La philosophie pour les enfants est aujourd'hui une activité relativement connue à travers le monde, surtout en Occident. Certains pays l'ont adoptée avec enthousiasme dans les écoles et les institutions scolaires. En d'autres endroits, c'est plutôt un sujet d'études pour les universités et les centres de recherche.
Matthew Lipman1 est le créateur et l'initiateur récent de ce domaine. Mais son programme - qui date aujourd'hui de plus de trente ans - ne doit pas être assimilé à la totalité de cette matière. Même sous son influence, de nombreux enseignants et chercheurs sont en train de développer des programmes et des méthodes " alternatives ". Sans parler de ceux qui ont l'intention de donner à leur théorie et leur pratique des bases différentes de celles qui sont avancées par Lipman.

Données fournies:
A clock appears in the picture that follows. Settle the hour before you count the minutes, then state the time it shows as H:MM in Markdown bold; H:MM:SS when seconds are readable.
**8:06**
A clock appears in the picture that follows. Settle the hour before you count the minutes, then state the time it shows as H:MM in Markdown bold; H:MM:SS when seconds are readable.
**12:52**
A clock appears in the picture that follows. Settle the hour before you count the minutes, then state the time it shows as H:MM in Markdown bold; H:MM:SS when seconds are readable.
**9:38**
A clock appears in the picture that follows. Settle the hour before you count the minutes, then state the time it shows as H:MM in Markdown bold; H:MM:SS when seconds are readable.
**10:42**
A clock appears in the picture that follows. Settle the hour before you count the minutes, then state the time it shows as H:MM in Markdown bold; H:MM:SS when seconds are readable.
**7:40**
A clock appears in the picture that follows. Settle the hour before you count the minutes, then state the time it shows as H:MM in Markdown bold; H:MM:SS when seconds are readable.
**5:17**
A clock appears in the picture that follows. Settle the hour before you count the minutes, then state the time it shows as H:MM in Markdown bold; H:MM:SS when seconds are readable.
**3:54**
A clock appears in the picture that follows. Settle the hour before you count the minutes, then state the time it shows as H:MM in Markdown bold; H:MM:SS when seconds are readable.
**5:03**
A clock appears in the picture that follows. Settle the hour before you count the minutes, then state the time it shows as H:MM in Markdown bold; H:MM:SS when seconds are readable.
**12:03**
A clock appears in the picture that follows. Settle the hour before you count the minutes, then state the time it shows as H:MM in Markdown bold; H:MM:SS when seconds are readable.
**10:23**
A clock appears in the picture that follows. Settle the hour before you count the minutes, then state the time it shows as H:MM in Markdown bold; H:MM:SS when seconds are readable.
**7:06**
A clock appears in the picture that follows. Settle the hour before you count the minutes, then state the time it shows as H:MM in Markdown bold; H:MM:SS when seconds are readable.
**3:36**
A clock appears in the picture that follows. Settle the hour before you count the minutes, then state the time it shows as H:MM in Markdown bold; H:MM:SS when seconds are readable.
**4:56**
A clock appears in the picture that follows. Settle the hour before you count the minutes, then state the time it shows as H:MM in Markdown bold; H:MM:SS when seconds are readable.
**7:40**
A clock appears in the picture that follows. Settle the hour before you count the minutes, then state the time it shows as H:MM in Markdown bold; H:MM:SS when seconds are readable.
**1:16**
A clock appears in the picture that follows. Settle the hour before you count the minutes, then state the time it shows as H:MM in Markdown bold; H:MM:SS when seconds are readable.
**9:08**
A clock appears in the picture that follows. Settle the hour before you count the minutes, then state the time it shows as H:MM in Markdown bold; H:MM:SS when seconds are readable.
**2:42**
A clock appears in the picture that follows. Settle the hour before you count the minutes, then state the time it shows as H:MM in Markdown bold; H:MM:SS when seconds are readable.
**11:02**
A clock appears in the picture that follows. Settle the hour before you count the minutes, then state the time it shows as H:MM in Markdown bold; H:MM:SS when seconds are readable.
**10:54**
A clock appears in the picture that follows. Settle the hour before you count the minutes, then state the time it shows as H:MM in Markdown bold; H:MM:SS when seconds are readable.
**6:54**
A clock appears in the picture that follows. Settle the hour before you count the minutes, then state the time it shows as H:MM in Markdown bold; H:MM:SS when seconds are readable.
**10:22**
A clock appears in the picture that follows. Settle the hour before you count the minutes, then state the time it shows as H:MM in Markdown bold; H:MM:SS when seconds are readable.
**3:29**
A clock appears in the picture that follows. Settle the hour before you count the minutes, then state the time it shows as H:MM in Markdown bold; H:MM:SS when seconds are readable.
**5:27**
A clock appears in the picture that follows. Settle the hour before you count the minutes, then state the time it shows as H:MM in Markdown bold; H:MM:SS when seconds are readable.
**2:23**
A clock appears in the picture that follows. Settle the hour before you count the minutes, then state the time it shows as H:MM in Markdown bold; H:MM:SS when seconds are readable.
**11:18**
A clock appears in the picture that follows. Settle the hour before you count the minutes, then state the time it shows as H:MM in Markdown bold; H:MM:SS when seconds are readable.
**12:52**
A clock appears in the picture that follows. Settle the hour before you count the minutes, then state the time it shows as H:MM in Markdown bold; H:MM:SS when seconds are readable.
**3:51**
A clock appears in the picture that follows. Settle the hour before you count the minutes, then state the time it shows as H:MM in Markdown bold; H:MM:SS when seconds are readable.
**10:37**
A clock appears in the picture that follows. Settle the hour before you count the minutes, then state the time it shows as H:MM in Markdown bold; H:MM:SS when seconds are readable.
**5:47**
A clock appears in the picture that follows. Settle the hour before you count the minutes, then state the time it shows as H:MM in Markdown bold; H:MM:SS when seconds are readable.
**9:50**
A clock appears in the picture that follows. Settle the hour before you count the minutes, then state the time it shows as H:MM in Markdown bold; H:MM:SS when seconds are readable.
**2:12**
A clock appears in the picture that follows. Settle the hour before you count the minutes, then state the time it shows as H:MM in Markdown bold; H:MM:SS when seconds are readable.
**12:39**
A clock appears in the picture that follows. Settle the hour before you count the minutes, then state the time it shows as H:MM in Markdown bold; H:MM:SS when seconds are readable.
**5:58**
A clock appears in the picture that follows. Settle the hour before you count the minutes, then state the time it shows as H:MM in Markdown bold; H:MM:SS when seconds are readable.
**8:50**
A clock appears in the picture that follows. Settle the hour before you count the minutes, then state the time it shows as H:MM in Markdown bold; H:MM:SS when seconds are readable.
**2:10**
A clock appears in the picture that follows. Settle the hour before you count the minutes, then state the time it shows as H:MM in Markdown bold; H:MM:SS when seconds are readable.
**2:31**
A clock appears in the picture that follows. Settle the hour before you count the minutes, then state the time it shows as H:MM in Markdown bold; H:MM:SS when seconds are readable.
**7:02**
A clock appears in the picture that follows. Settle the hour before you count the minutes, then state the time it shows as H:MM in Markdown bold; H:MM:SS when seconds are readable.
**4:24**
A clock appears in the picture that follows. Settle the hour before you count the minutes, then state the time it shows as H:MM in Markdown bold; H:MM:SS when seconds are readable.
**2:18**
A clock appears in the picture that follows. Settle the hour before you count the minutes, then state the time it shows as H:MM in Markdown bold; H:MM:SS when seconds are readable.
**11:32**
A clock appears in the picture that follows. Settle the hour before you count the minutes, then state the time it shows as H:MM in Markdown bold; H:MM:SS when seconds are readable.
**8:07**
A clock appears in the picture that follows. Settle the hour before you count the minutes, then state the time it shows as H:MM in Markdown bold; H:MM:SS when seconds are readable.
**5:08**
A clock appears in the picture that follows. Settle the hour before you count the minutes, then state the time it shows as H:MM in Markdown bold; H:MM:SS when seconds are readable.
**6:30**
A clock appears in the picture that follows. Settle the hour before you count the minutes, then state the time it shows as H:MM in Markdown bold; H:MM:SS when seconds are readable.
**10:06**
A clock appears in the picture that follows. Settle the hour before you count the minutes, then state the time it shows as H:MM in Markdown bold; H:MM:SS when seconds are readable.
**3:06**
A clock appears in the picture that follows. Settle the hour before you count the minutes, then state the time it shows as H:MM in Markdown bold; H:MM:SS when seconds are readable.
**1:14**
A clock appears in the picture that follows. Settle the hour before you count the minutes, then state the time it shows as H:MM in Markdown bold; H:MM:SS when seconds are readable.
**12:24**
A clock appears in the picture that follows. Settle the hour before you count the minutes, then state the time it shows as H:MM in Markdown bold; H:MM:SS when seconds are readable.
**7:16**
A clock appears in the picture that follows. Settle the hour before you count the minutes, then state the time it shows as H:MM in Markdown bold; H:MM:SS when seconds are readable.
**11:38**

Description de la tâche:
Recopiez, s'il vous plaît, le passage de l'extrait sur la philosophie pour les enfants en commençant par « La philosophie pour » et en continuant jusqu'à « avancées par Lipman. ». La liste est un matériau distinct de l'extrait sur la philosophie pour les enfants.

Réponse ci-dessous:
La philosophie pour les enfants est aujourd'hui une activité relativement connue à travers le monde, surtout en Occident. Certains pays l'ont adoptée avec enthousiasme dans les écoles et les institutions scolaires. En d'autres endroits, c'est plutôt un sujet d'études pour les universités et les centres de recherche.
Matthew Lipman1 est le créateur et l'initiateur récent de ce domaine. Mais son programme - qui date aujourd'hui de plus de trente ans - ne doit pas être assimilé à la totalité de cette matière. Même sous son influence, de nombreux enseignants et chercheurs sont en train de développer des programmes et des méthodes " alternatives ". Sans parler de ceux qui ont l'intention de donner à leur théorie et leur pratique des bases différentes de celles qui sont avancées par Lipman.